From the entries below, output the line with "Rendered at 2001 by 1125 pixels." and each following line up to and including the line with "For every layout", exactly as written.

Excerpted records -
· · ·

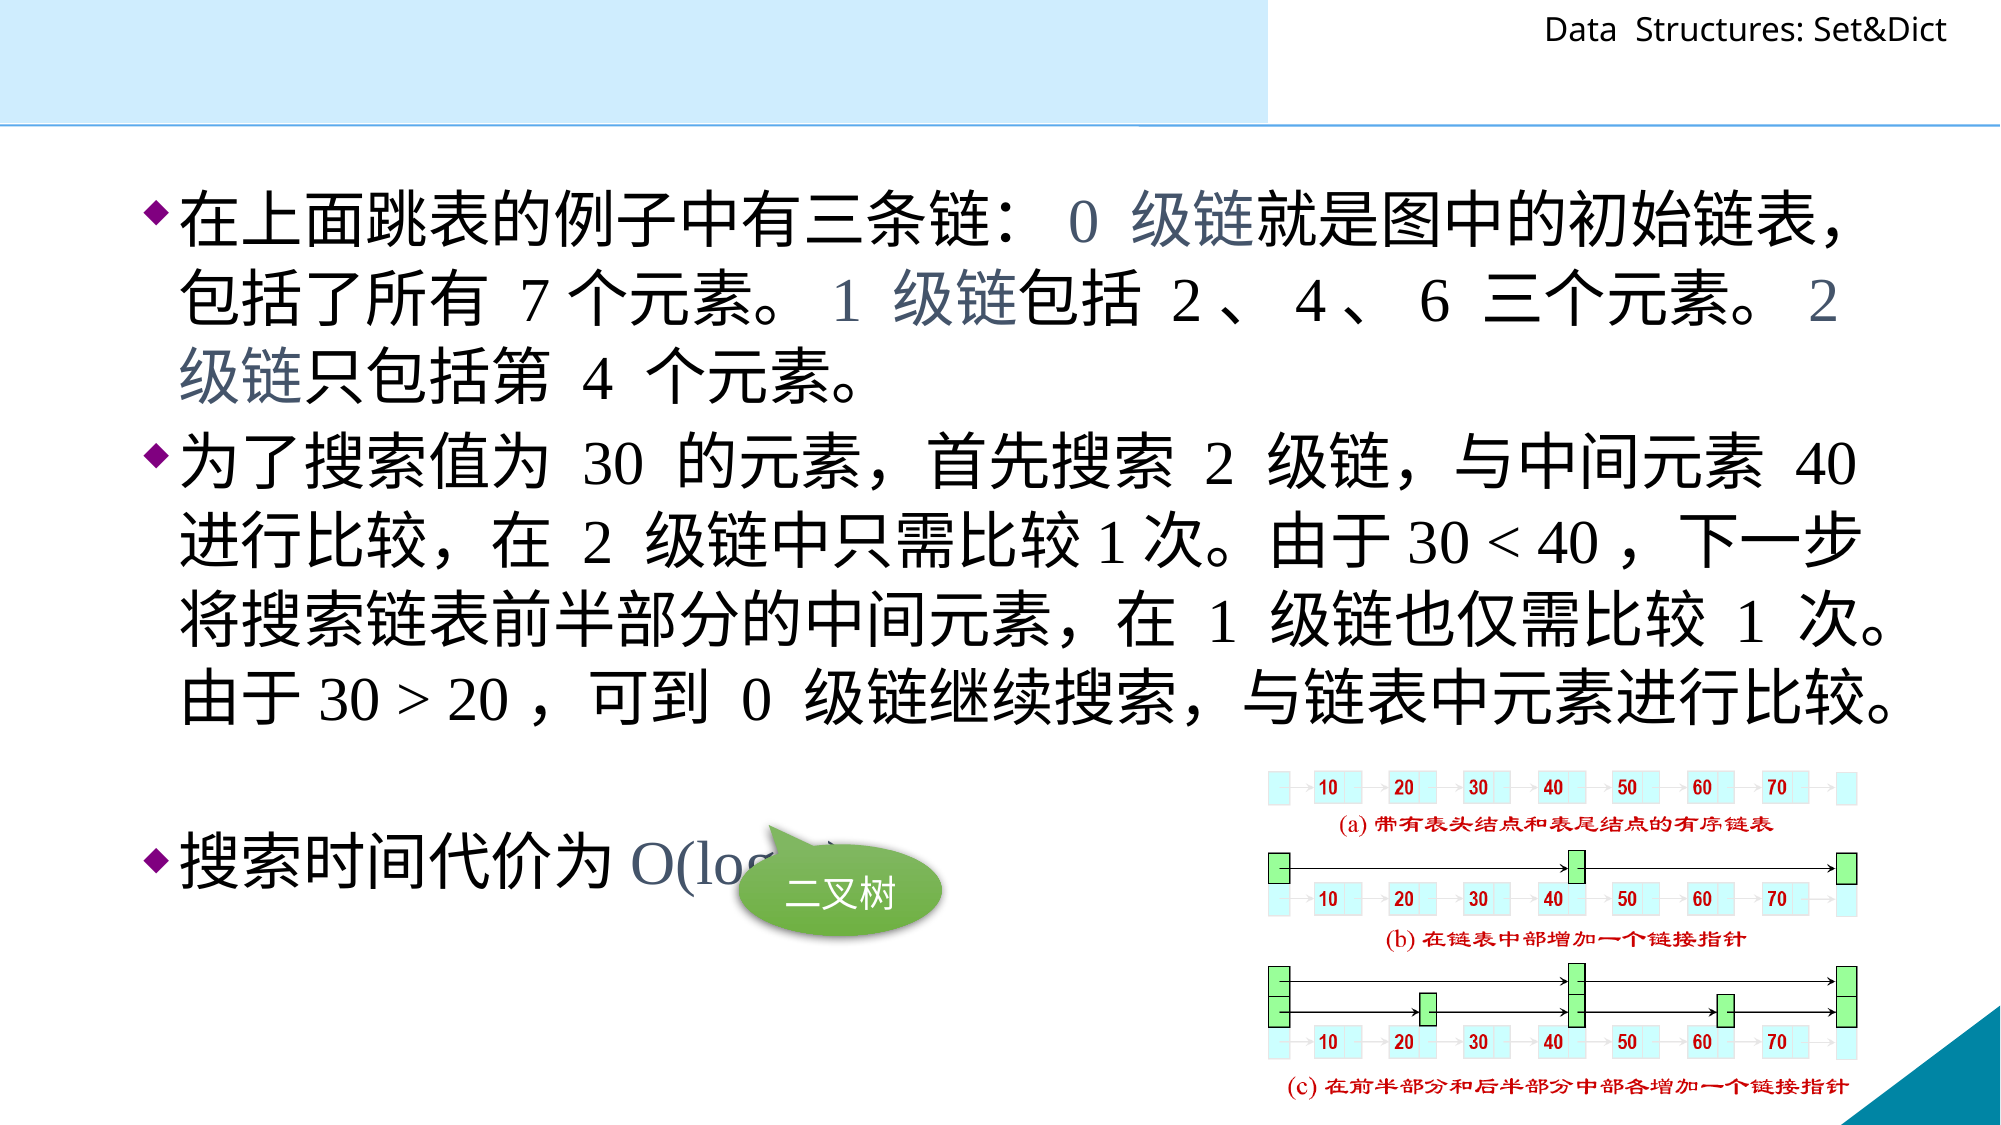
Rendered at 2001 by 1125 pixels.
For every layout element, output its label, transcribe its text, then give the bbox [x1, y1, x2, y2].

· · ·

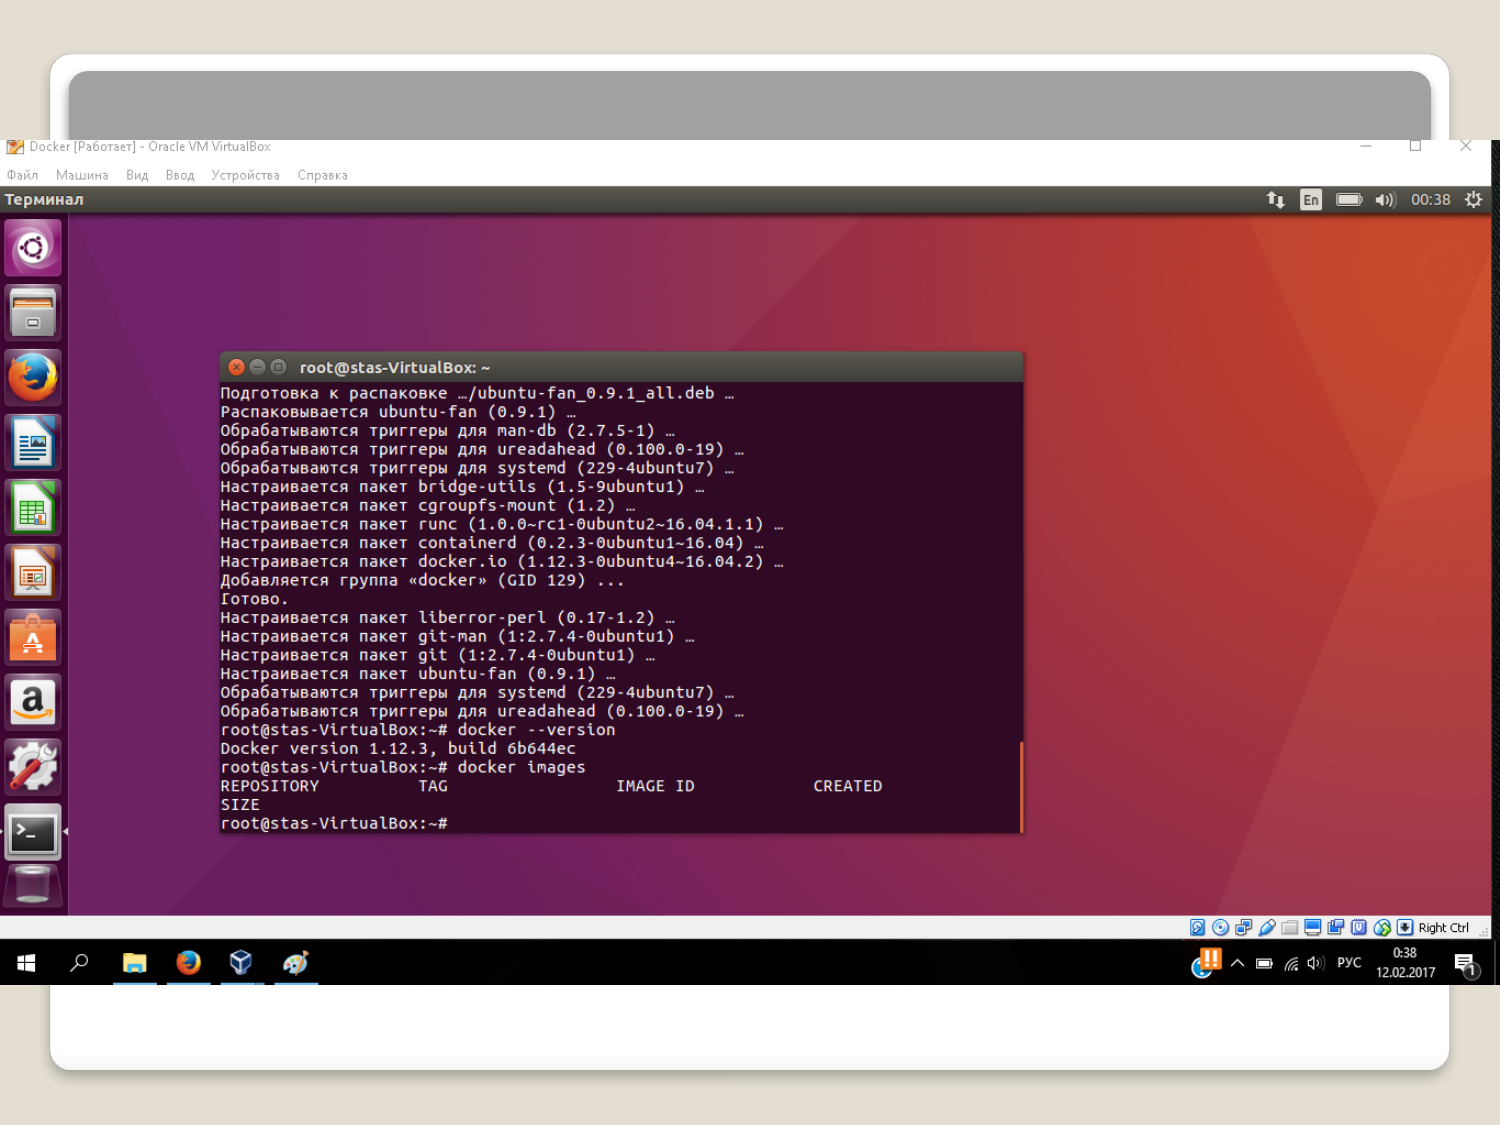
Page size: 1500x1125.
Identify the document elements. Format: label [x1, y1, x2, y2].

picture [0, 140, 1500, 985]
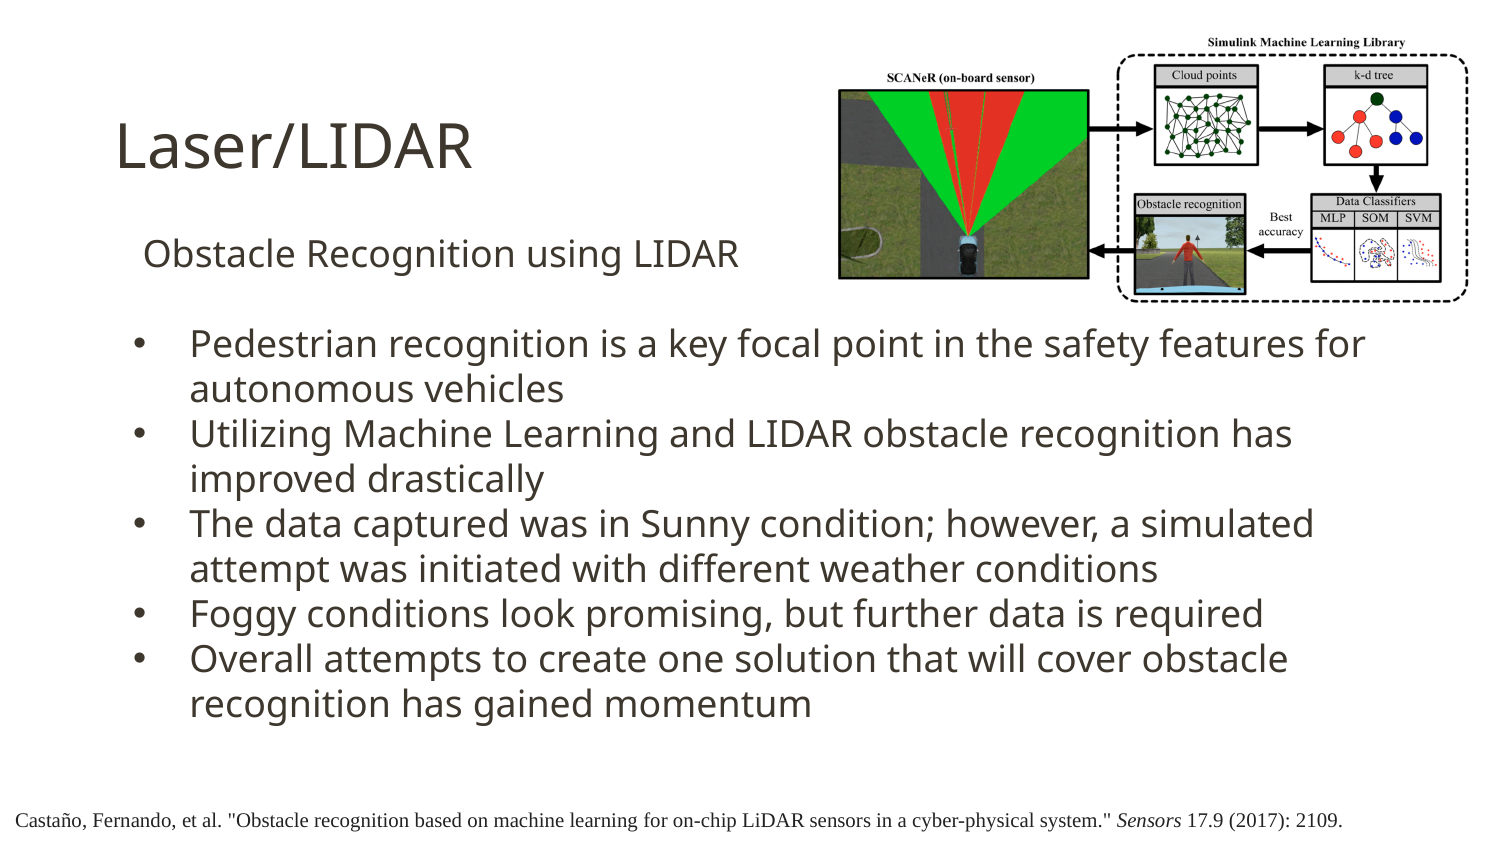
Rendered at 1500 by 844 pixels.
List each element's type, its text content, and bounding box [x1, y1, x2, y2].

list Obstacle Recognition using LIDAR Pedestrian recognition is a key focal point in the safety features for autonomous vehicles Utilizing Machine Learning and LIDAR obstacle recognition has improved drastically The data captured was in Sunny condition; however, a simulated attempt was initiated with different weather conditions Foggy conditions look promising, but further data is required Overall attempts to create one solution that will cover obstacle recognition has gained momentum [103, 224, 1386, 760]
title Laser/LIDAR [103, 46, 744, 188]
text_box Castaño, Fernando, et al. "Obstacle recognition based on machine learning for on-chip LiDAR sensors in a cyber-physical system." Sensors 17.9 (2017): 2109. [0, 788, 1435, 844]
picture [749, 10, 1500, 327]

· · ·

Answer below -
Rendered at 2001 by 1125 pixels.
For every layout element, output its label, transcribe its text, then give the bbox [x1, y1, x2, y2].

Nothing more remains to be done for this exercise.